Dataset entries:

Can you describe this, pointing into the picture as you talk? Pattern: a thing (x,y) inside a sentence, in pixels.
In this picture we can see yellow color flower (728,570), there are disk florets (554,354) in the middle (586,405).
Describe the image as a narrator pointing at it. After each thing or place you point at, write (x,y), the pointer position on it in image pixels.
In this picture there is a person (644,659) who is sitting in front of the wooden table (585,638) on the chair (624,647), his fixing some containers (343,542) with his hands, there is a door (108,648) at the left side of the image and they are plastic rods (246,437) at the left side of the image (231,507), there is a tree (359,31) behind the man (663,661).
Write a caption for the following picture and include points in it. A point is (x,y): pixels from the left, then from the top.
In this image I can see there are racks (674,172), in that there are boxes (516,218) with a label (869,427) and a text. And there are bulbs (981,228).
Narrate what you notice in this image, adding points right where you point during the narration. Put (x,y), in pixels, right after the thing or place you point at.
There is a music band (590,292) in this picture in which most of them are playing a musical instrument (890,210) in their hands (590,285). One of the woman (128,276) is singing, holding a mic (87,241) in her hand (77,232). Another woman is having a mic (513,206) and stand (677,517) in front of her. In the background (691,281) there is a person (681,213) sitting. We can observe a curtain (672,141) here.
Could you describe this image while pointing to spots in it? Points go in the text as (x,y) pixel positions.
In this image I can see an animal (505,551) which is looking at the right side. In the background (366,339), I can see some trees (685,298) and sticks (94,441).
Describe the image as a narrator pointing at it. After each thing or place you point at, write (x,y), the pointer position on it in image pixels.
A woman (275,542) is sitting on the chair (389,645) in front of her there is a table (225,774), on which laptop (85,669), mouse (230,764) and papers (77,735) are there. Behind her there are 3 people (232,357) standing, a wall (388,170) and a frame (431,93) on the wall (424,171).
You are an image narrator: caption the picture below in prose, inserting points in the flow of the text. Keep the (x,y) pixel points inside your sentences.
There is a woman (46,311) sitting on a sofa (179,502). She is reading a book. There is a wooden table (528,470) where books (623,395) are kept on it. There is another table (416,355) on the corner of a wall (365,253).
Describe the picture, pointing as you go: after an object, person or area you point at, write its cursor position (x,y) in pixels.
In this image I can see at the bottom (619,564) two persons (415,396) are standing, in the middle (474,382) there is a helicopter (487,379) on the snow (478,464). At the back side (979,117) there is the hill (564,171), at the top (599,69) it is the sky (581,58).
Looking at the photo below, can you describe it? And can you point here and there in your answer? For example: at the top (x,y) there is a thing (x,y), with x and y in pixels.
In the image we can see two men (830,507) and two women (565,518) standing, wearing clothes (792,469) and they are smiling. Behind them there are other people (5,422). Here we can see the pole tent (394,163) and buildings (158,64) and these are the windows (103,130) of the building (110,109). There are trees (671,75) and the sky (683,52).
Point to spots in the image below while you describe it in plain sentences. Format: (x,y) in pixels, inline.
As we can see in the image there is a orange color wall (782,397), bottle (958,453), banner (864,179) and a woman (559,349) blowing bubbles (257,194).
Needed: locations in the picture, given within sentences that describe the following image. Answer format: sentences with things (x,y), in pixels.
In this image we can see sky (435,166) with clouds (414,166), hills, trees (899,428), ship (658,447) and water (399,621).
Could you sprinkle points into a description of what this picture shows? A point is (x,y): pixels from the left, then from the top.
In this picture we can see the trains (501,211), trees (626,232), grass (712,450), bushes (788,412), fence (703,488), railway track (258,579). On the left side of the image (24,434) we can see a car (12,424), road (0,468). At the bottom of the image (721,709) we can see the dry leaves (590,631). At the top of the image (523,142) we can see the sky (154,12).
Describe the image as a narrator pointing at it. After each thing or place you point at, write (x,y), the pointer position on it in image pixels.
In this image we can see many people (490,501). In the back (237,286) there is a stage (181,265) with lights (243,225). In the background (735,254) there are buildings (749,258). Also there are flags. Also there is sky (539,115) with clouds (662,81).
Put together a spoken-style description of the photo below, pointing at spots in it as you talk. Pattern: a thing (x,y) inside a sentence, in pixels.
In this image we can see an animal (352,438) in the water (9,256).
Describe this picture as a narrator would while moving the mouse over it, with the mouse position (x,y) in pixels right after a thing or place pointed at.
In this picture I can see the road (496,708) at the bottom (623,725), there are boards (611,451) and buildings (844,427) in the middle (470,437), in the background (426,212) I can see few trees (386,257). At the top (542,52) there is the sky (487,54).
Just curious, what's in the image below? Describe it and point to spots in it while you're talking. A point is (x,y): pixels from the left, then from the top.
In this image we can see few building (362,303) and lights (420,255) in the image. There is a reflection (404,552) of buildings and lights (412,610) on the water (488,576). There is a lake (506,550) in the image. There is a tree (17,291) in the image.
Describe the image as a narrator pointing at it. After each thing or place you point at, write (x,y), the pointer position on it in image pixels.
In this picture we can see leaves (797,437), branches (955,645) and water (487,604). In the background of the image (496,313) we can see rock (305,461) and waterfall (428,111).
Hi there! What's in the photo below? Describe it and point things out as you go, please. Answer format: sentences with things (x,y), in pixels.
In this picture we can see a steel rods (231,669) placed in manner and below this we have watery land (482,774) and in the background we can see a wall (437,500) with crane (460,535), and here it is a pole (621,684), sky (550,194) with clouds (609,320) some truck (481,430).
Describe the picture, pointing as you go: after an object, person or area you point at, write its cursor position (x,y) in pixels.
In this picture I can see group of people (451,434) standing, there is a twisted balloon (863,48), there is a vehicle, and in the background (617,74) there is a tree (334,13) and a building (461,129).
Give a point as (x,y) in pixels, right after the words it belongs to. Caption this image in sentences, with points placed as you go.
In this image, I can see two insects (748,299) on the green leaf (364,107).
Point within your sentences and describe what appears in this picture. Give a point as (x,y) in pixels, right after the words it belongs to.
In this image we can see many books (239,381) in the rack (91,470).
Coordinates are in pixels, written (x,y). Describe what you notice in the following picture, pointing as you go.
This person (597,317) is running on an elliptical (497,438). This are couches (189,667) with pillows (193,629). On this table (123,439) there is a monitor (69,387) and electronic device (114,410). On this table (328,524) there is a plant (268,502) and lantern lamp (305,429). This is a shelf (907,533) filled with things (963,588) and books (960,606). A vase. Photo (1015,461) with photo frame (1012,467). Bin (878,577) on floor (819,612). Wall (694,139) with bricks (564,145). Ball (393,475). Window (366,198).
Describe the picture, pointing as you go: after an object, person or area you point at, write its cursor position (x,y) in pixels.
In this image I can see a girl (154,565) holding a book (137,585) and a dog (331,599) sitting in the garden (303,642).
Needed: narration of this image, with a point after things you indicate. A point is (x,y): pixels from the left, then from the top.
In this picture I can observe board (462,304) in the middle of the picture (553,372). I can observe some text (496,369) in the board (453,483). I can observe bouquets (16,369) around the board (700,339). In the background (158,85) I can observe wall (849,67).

### TASK STATEMENT
Output all preceding records character for character.

### YOUR SOLUTION
Can you describe this, pointing into the picture as you talk? Pattern: a thing (x,y) inside a sentence, in pixels.
In this picture we can see yellow color flower (728,570), there are disk florets (554,354) in the middle (586,405).
Describe the image as a narrator pointing at it. After each thing or place you point at, write (x,y), the pointer position on it in image pixels.
In this picture there is a person (644,659) who is sitting in front of the wooden table (585,638) on the chair (624,647), his fixing some containers (343,542) with his hands, there is a door (108,648) at the left side of the image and they are plastic rods (246,437) at the left side of the image (231,507), there is a tree (359,31) behind the man (663,661).
Write a caption for the following picture and include points in it. A point is (x,y): pixels from the left, then from the top.
In this image I can see there are racks (674,172), in that there are boxes (516,218) with a label (869,427) and a text. And there are bulbs (981,228).
Narrate what you notice in this image, adding points right where you point during the narration. Put (x,y), in pixels, right after the thing or place you point at.
There is a music band (590,292) in this picture in which most of them are playing a musical instrument (890,210) in their hands (590,285). One of the woman (128,276) is singing, holding a mic (87,241) in her hand (77,232). Another woman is having a mic (513,206) and stand (677,517) in front of her. In the background (691,281) there is a person (681,213) sitting. We can observe a curtain (672,141) here.
Could you describe this image while pointing to spots in it? Points go in the text as (x,y) pixel positions.
In this image I can see an animal (505,551) which is looking at the right side. In the background (366,339), I can see some trees (685,298) and sticks (94,441).
Describe the image as a narrator pointing at it. After each thing or place you point at, write (x,y), the pointer position on it in image pixels.
A woman (275,542) is sitting on the chair (389,645) in front of her there is a table (225,774), on which laptop (85,669), mouse (230,764) and papers (77,735) are there. Behind her there are 3 people (232,357) standing, a wall (388,170) and a frame (431,93) on the wall (424,171).
You are an image narrator: caption the picture below in prose, inserting points in the flow of the text. Keep the (x,y) pixel points inside your sentences.
There is a woman (46,311) sitting on a sofa (179,502). She is reading a book. There is a wooden table (528,470) where books (623,395) are kept on it. There is another table (416,355) on the corner of a wall (365,253).
Describe the picture, pointing as you go: after an object, person or area you point at, write its cursor position (x,y) in pixels.
In this image I can see at the bottom (619,564) two persons (415,396) are standing, in the middle (474,382) there is a helicopter (487,379) on the snow (478,464). At the back side (979,117) there is the hill (564,171), at the top (599,69) it is the sky (581,58).
Looking at the photo below, can you describe it? And can you point here and there in your answer? For example: at the top (x,y) there is a thing (x,y), with x and y in pixels.
In the image we can see two men (830,507) and two women (565,518) standing, wearing clothes (792,469) and they are smiling. Behind them there are other people (5,422). Here we can see the pole tent (394,163) and buildings (158,64) and these are the windows (103,130) of the building (110,109). There are trees (671,75) and the sky (683,52).
Point to spots in the image below while you describe it in plain sentences. Format: (x,y) in pixels, inline.
As we can see in the image there is a orange color wall (782,397), bottle (958,453), banner (864,179) and a woman (559,349) blowing bubbles (257,194).
Needed: locations in the picture, given within sentences that describe the following image. Answer format: sentences with things (x,y), in pixels.
In this image we can see sky (435,166) with clouds (414,166), hills, trees (899,428), ship (658,447) and water (399,621).
Could you sprinkle points into a description of what this picture shows? A point is (x,y): pixels from the left, then from the top.
In this picture we can see the trains (501,211), trees (626,232), grass (712,450), bushes (788,412), fence (703,488), railway track (258,579). On the left side of the image (24,434) we can see a car (12,424), road (0,468). At the bottom of the image (721,709) we can see the dry leaves (590,631). At the top of the image (523,142) we can see the sky (154,12).
Describe the image as a narrator pointing at it. After each thing or place you point at, write (x,y), the pointer position on it in image pixels.
In this image we can see many people (490,501). In the back (237,286) there is a stage (181,265) with lights (243,225). In the background (735,254) there are buildings (749,258). Also there are flags. Also there is sky (539,115) with clouds (662,81).
Put together a spoken-style description of the photo below, pointing at spots in it as you talk. Pattern: a thing (x,y) inside a sentence, in pixels.
In this image we can see an animal (352,438) in the water (9,256).
Describe this picture as a narrator would while moving the mouse over it, with the mouse position (x,y) in pixels right after a thing or place pointed at.
In this picture I can see the road (496,708) at the bottom (623,725), there are boards (611,451) and buildings (844,427) in the middle (470,437), in the background (426,212) I can see few trees (386,257). At the top (542,52) there is the sky (487,54).
Just curious, what's in the image below? Describe it and point to spots in it while you're talking. A point is (x,y): pixels from the left, then from the top.
In this image we can see few building (362,303) and lights (420,255) in the image. There is a reflection (404,552) of buildings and lights (412,610) on the water (488,576). There is a lake (506,550) in the image. There is a tree (17,291) in the image.
Describe the image as a narrator pointing at it. After each thing or place you point at, write (x,y), the pointer position on it in image pixels.
In this picture we can see leaves (797,437), branches (955,645) and water (487,604). In the background of the image (496,313) we can see rock (305,461) and waterfall (428,111).
Hi there! What's in the photo below? Describe it and point things out as you go, please. Answer format: sentences with things (x,y), in pixels.
In this picture we can see a steel rods (231,669) placed in manner and below this we have watery land (482,774) and in the background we can see a wall (437,500) with crane (460,535), and here it is a pole (621,684), sky (550,194) with clouds (609,320) some truck (481,430).
Describe the picture, pointing as you go: after an object, person or area you point at, write its cursor position (x,y) in pixels.
In this picture I can see group of people (451,434) standing, there is a twisted balloon (863,48), there is a vehicle, and in the background (617,74) there is a tree (334,13) and a building (461,129).
Give a point as (x,y) in pixels, right after the words it belongs to. Caption this image in sentences, with points placed as you go.
In this image, I can see two insects (748,299) on the green leaf (364,107).
Point within your sentences and describe what appears in this picture. Give a point as (x,y) in pixels, right after the words it belongs to.
In this image we can see many books (239,381) in the rack (91,470).
Coordinates are in pixels, written (x,y). Describe what you notice in the following picture, pointing as you go.
This person (597,317) is running on an elliptical (497,438). This are couches (189,667) with pillows (193,629). On this table (123,439) there is a monitor (69,387) and electronic device (114,410). On this table (328,524) there is a plant (268,502) and lantern lamp (305,429). This is a shelf (907,533) filled with things (963,588) and books (960,606). A vase. Photo (1015,461) with photo frame (1012,467). Bin (878,577) on floor (819,612). Wall (694,139) with bricks (564,145). Ball (393,475). Window (366,198).
Describe the picture, pointing as you go: after an object, person or area you point at, write its cursor position (x,y) in pixels.
In this image I can see a girl (154,565) holding a book (137,585) and a dog (331,599) sitting in the garden (303,642).
Needed: narration of this image, with a point after things you indicate. A point is (x,y): pixels from the left, then from the top.
In this picture I can observe board (462,304) in the middle of the picture (553,372). I can observe some text (496,369) in the board (453,483). I can observe bouquets (16,369) around the board (700,339). In the background (158,85) I can observe wall (849,67).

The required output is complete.